Simliya’s original testimony raised many questions. The judge overseeing Monteiro’s case requested that a psychiatric exam of Simliya be given by Dr. Tchangai Tchatcha. In his report, Tchatcha described Simliya’s personality as “unbalanced” or “psychopathic,” and having “tendencies towards pathological lying.”

Of Simliya’s testimony, Tchatcha stated in his written medical evaluation, “The sequence of ideas appeared to be illogical and he often changed his statement and had even made conflicting statements.”

“He is manipulative and above all a liar, all those we have met confirmed this opinion,” Dr. Tchatcha wrote.

Guy Roger, president of the Sahel Union Mission said of Simliya: “He has widely used his ‘brotherly status’ in order to obtain help from the Seventh-day Adventist communities in the area he frequented according to his needs.”

Simliya was born in 1984 in Kara, according to police reports. Dr. Tchatcha said Simliya’s personality was the result of a “troubled childhood.” The identity of his father was repeatedly questioned by his mother who sent him “around living with different relatives as if he was a package,” Tchatcha wrote.

Tchatcha also stated that Simliya was arrested in the third grade for petty theft, and he was once beaten until he was “almost dead,” accused of being demon possessed.

He spent four years in prison, from 2006 to 2010, serving time for a rape conviction.

As late as March of last year, police documented Simliya trying to lure young female vendors into the woods with the unlikely promise that someone was waiting to buy all of their remaining merchandise.

Upon his release from prison on June 25 of 2010, two names appear as his sponsors who wanted to help him – Bruno Amah and Pastor Essossinam Komlan Sagao.

According to a March 22, 2012, police report, Simliya had asked Sagao for help in obtaining a job at the port. Sagao said he didn’t know of any such jobs, but offered him work washing cars. Simliya’s work was poor, and he quit after a week, Sagao said, according to the report.
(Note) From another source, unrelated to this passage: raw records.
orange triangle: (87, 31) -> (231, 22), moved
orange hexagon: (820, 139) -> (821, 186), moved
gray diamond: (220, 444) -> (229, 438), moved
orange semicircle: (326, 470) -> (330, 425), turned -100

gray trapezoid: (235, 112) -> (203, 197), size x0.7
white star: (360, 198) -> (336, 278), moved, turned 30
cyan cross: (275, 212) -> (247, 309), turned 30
Simliya claims to have been abused by police while in custody and asked for names of people he knew in Lomé. He proffered several names of those who had recently tried to help him, including Monteiro, Amah and Sagao.
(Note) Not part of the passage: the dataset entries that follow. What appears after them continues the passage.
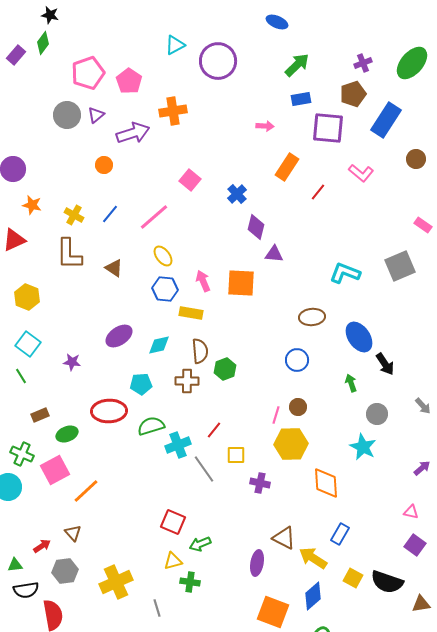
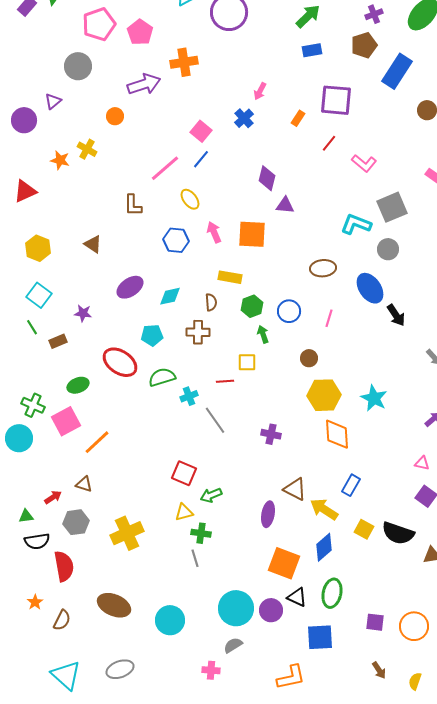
purple triangle: (96, 115) -> (53, 101), moved
pink arrow: (265, 126) -> (260, 91), moved, turned 114
purple square: (328, 128) -> (336, 100), moved
orange rectangle: (287, 167) -> (298, 118), size x0.6
pink L-shape: (361, 173) -> (364, 163), moved
blue cross: (237, 194) -> (244, 118), moved
orange star: (32, 205) -> (60, 160), moved
blue line: (110, 214) -> (201, 159), moved
yellow cross: (74, 215) -> (87, 149), moved
brown L-shape: (69, 254) -> (133, 205), moved, size x0.7
yellow ellipse: (163, 256) -> (190, 199), moved
gray square: (400, 266) -> (392, 207), moved
brown triangle: (114, 268) -> (93, 244), moved
yellow rectangle: (191, 313) -> (230, 277), moved
brown semicircle: (200, 351) -> (211, 302), size x0.7
blue circle: (297, 360) -> (289, 311), moved
green hexagon: (225, 369) -> (252, 306), moved
green arrow: (351, 383) -> (263, 334), moved
red ellipse: (109, 411) -> (120, 362), turned 36
gray circle: (377, 414) -> (388, 249), moved
brown rectangle: (40, 415) -> (58, 341), moved
pink line: (276, 415) -> (329, 318), moved
red line: (214, 430) -> (225, 381), turned 48
yellow hexagon: (291, 444) -> (324, 395), moved
cyan cross: (178, 445) -> (189, 396), size x0.7
yellow square: (236, 455) -> (247, 362), moved
brown triangle: (73, 533) -> (84, 484), turned -30
gray line: (157, 608) -> (195, 558), moved

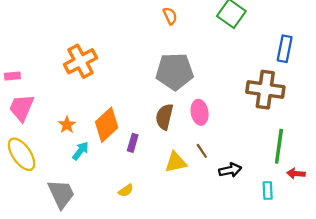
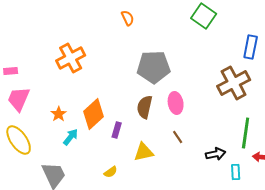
orange semicircle: (170, 16) -> (128, 18), moved
brown cross: (265, 90) -> (234, 83), turned -36
yellow triangle: (176, 162) -> (144, 152), moved
black arrow: (230, 170) -> (216, 154), moved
But after telling police the names of the men, Simliya later told Tchatcha in an interview in the prison infirmary, “I went to see the judge to confess that I had lied and he told me that if I would have changed my statements, I would have gotten a life sentence,” according to Tchatcha’s medical evaluation.

A police investigator once asked Montiero why he would associate with someone like Simliya.
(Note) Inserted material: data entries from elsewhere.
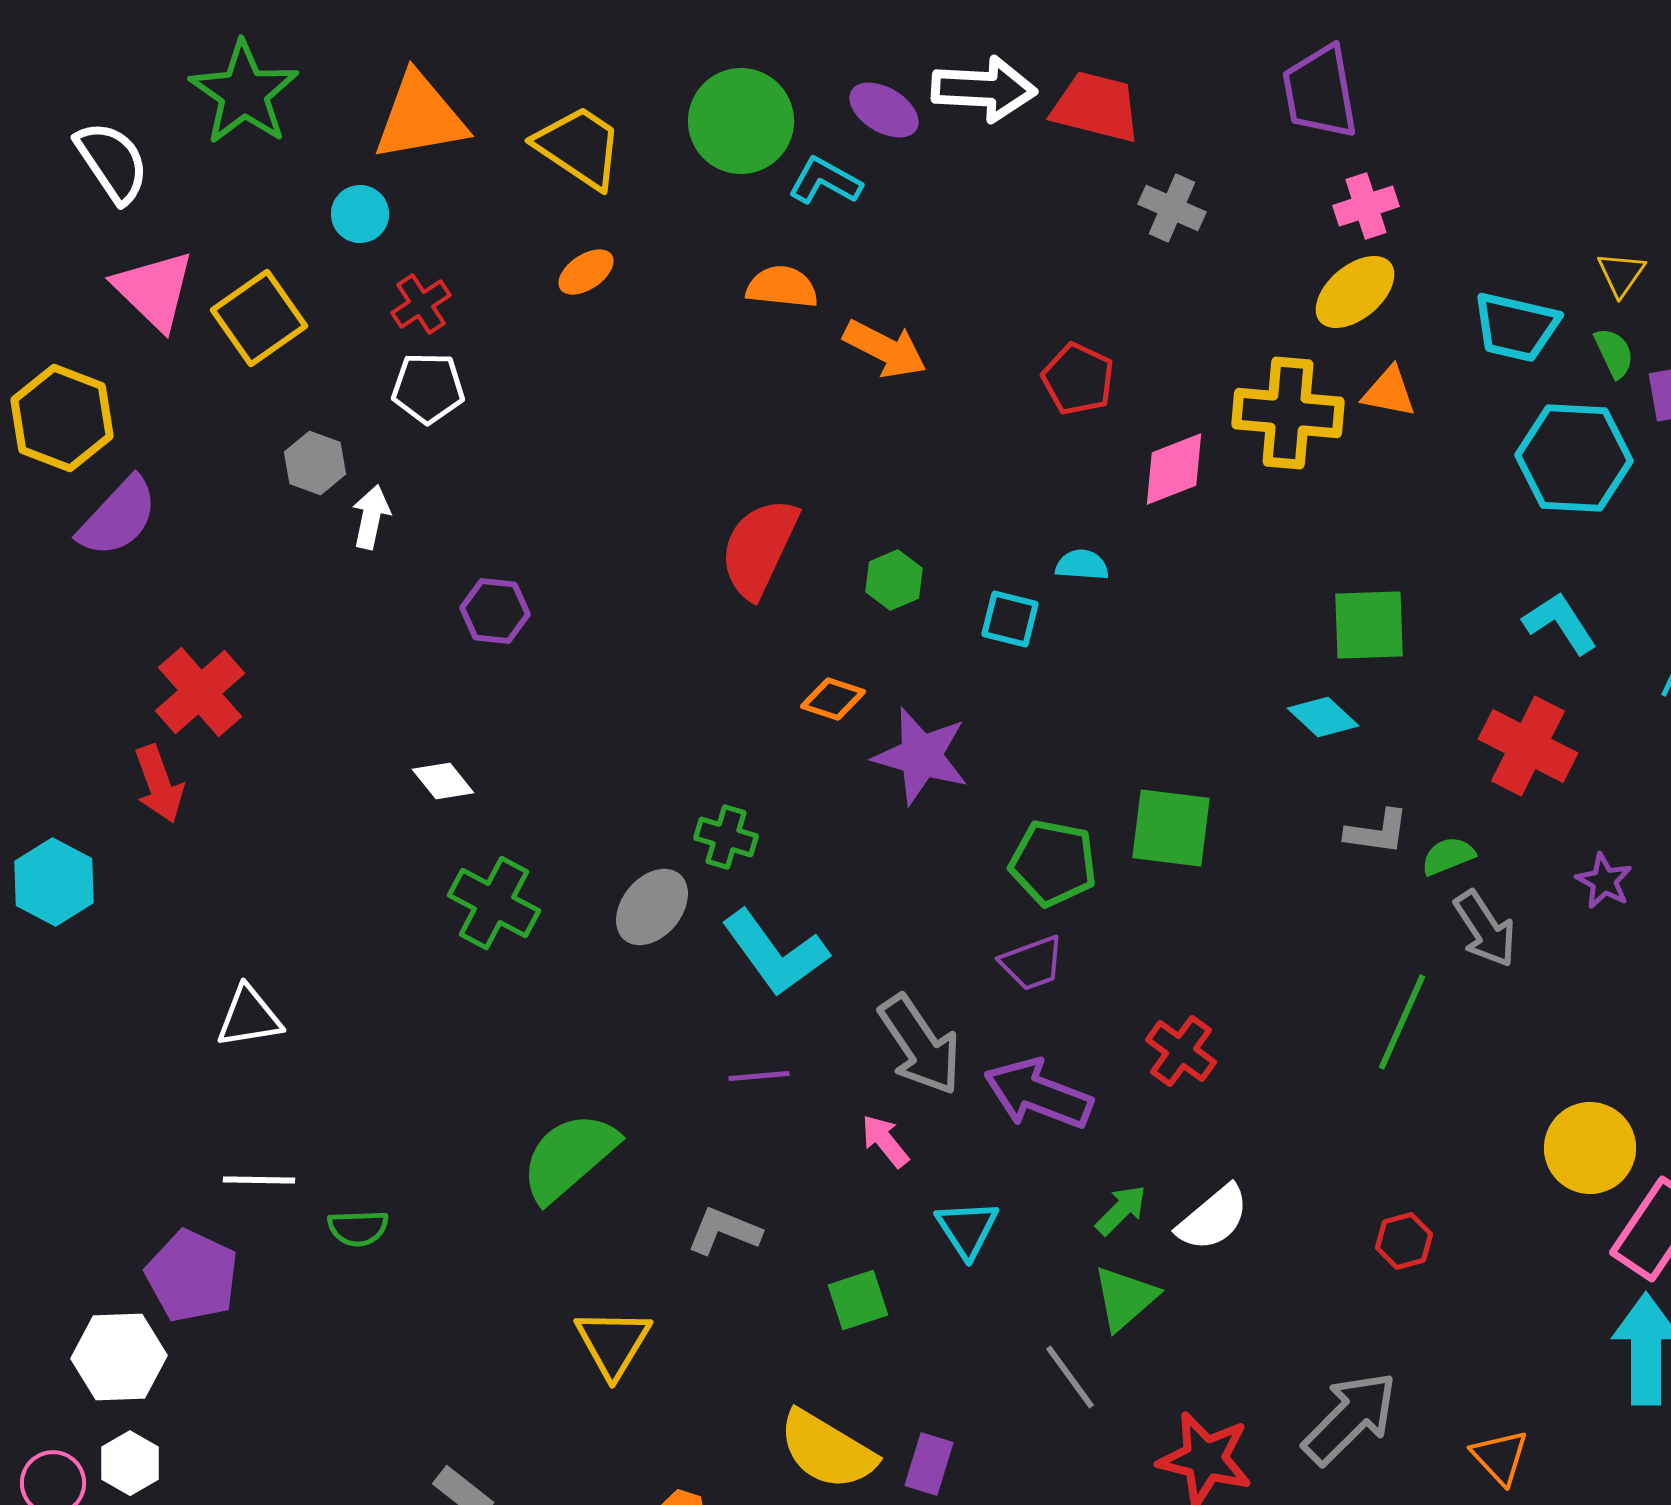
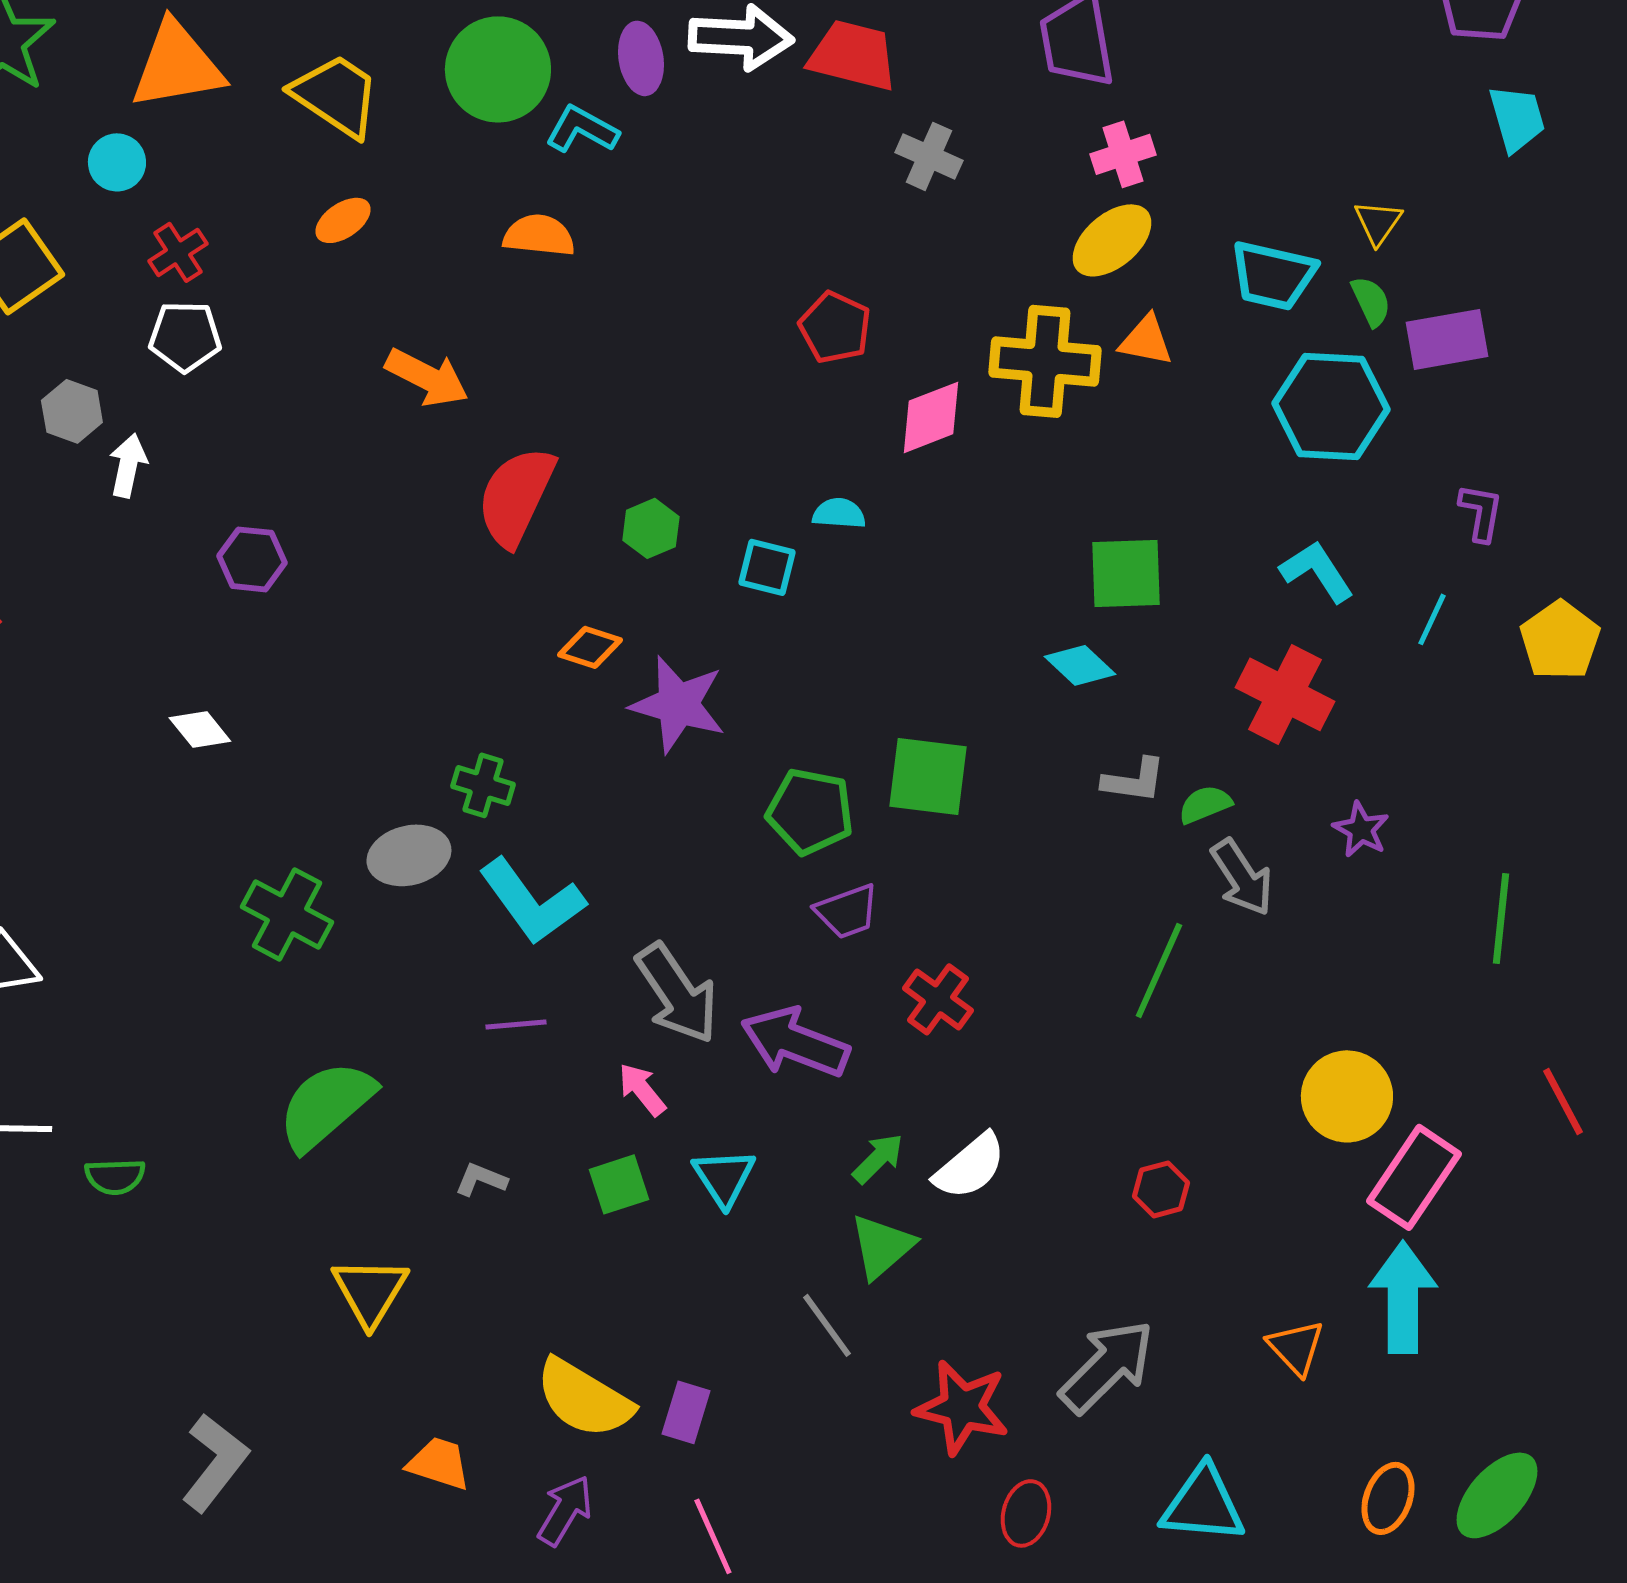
purple ellipse: (884, 110) -> (641, 58), turned 50
orange arrow: (885, 349) -> (427, 377), moved
green cross: (494, 903) -> (287, 914), moved
gray ellipse: (652, 907) -> (409, 855), turned 36
purple trapezoid: (1032, 963) -> (847, 911), moved
gray L-shape: (724, 1231) -> (481, 1179), size x0.7
green square: (858, 1300) -> (619, 1184), moved
orange triangle: (1500, 1457) -> (1296, 1347), moved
According to a March 22, 2012, police report, Quartermaster Chief Marshal Gaté N’Zonou asked, “Why do you deal with such a man when your age and social level cannot be compared? Why do you deal with a wretched [person]?”

“This is my profile, a person who considers everybody without other distinctions,” Monteiro replied. “It is in order to show love toward that person and to help that person get away from sin.”